E por isso que te escrevo

 
 
"E por isso que te escrevo, quase meio-dia, um sol raro lá fora. Guila, não me mande coisas assim raivosas. Eu não tenho anticorpos para esse tipo de coisa."
 
— Caio Fernando Abreu. Carta a Guilherme de Almeida Prado.

Admitiu o medo



Então, admitiu o medo. E admitindo o medo permitia-se uma grande liberdade: sim, podia fazer qualquer coisa, o próximo gesto teria o medo dentro dele e portanto seria um gesto inseguro, não precisava temer, pois antes de fazê-lo já se sabia temendo-o, já se sabia perdendo-se dentro dele — finalmente, podia partir para qualquer coisa, porque de qualquer maneira estaria perdido dentro dela.

(Caio Fernando Abreu. A gravata, in: O Ovo Apunhalado)

Recompôs-se



Recompôs-se, brusco. Não, melhor não falar nada. Admitia que não conseguisse controlar seus pensamentos, mas admitir que não conseguisse controlar também o que dizia lançava-o perigosamente próximo daquela zona que alguns haviam convencionado chamar loucura. E essa era a primeira vez que se descobria assim, tão perto dessas coisas incompreensíveis que sempre julgara acontecerem aos outros — àqueles outros distanciados, melancólicos e enigmáticos, que costumava chamar de os-sensíveis  — jamais a ele. Pois se sempre fora tão objetivo. Suportava apenas as superfícies onde o ar era plenamente respirável, e principalmente onde os sentidos todos sentiam apenas o que era corriqueiro e normal sentir. Subitamente pensava e sentia e dizia coisas que nunca tinham sido suas.  

(Caio Fernando Abreu. A gravata, in: O Ovo Apunhalado)

Vi Deus


De outra vez vi Deus, era um menino que me dizia para não perder a infância, que a infância era Deus.

Caio F. Abreu

quarta-feira, 18 de julho de 2012

Na terra do coração


Na terra do coração passei o dia pensando - coração meu, meu coração. Pensei e pensei tanto que deixou de significar uma forma, um órgão, uma coisa. Ficou só com-cor, ação - repetido, invertido - ação, cor - sem sentido - couro, ação e não.

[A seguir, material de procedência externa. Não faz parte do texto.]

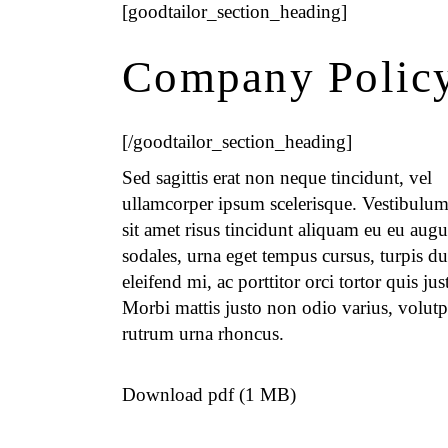
[goodtailor_section_heading]
Company Polic
[/goodtailor_section_heading]
Sed sagittis erat non neque tincidunt, vel
ullamcorper ipsum scelerisque. Vestibulum
sit amet risus tincidunt aliquam eu eu augu
sodales, urna eget tempus cursus, turpis du
eleifend mi, ac porttitor orci tortor quis jus
Morbi mattis justo non odio varius, volutp
rutrum urna rhoncus.
Download pdf (1 MB)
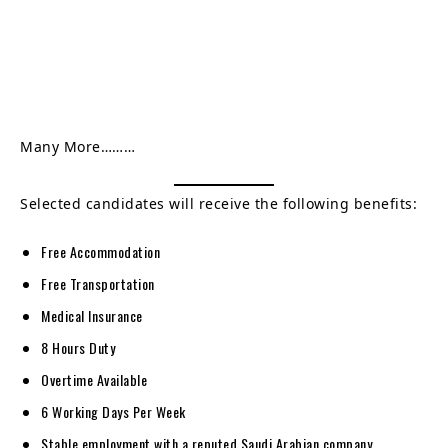
Many More………
Selected candidates will receive the following benefits:
Free Accommodation
Free Transportation
Medical Insurance
8 Hours Duty
Overtime Available
6 Working Days Per Week
Stable employment with a reputed Saudi Arabian company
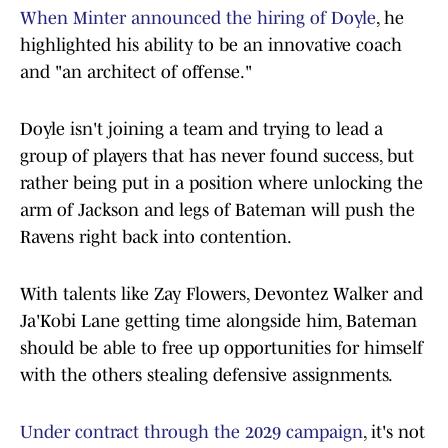
When Minter announced the hiring of Doyle
, he
highlighted his ability to be an innovative coach
and "an architect of offense."
Doyle isn't joining a team and trying to lead a
group of players that has never found success, but
rather being put in a position where unlocking the
arm of Jackson and legs of Bateman will push the
Ravens right back into contention.
With talents like Zay Flowers, Devontez Walker and
Ja'Kobi Lane getting time alongside him, Bateman
should be able to free up opportunities for himself
with the others stealing defensive assignments.
Under contract through the 2029 campaign
, it's not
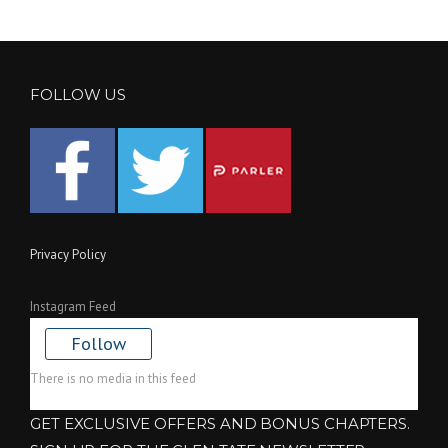
FOLLOW US
Privacy Policy
Instagram Feed
Follow
There is no media in this feed
GET EXCLUSIVE OFFERS AND BONUS CHAPTERS.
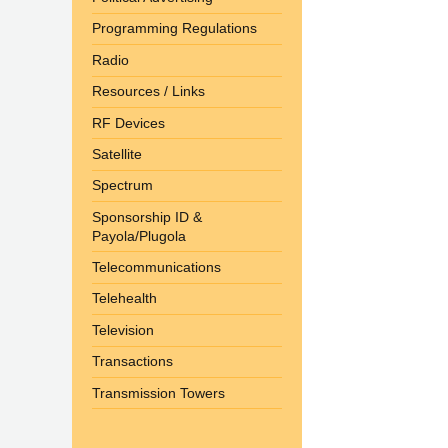
Programming Regulations
Radio
Resources / Links
RF Devices
Satellite
Spectrum
Sponsorship ID &
Payola/Plugola
Telecommunications
Telehealth
Television
Transactions
Transmission Towers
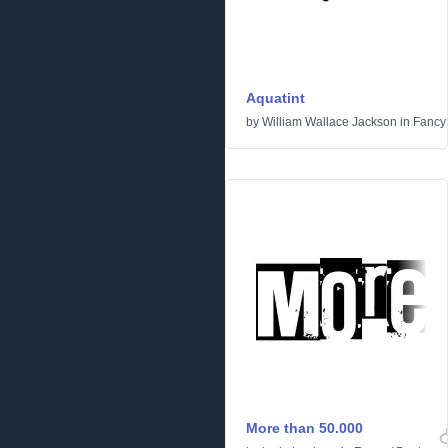
Aquatint
by
William Wallace Jackson
in
Fancy
More than 50.000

Quis vê-lo, escapava. Batia e rebatia, escondido no peito. Então fechei os olhos, viajei. E como quem gira um caleidoscópio, vi:
Meu coração é um sapo rajado, viscoso e cansado, à espera do beijo prometido capaz de transformá-lo em príncipe.

Caio F. Abreu

segunda-feira, 16 de julho de 2012

Mas não é verdade



Mas não é verdade, Hilda, não é verdade que as pessoas se repitam. O que se repetem são as situações, inúmeras vezes — e você sabe que qualquer situação que nos acontece é por nossa culpa. Principalmente quando ela se repete muitas vezes. Tudo o que acontece à gente é uma mera conseqüência daquilo que se fez. 

(Caio Fernando Abreu, carta a Hilda Hilst)

A solução


A  solução, concordo, não está na temperança. Nunca esteve nem-vai estar. Sempre achei que os dois tipos mais fascinantes de pessoas são as putas e os santos, e ambos são inteiramente  destemperados,  certo?  Não  há  que  abster-se:  há  que  comer  desse banquete. 

(Caio Fernando Abreu, carta a José Márcio Penido)

Há algo




Há algo na sua essência que me agrada, me acalma, e me diverte!

Caio F. Abreu

domingo, 15 de julho de 2012

E não sei o que dizer, Zézinho


E não sei o que dizer, Zézinho, não tô bem. Isso é uma coisa que eu posso dizer, tendo certeza dela. Mas é também uma coisa pela qual você não pode fazer nada, e de pouco adianta eu dizer. Ô, Zé, ando tão desorientado, já faz tempo. E me escondo, e não procuro ninguém, e fico mastigando a minha desorientação.

Caio F. Abreu

Talvez


Talvez, afinal, eu devesse parar de bancar o durão e começasse a aprender a: receber cuidados.

Caio F. Abreu

Lama da vida



Amo tudo que afunda a cara na lama da vida crua e consegue arrancar o belo desse mergulho.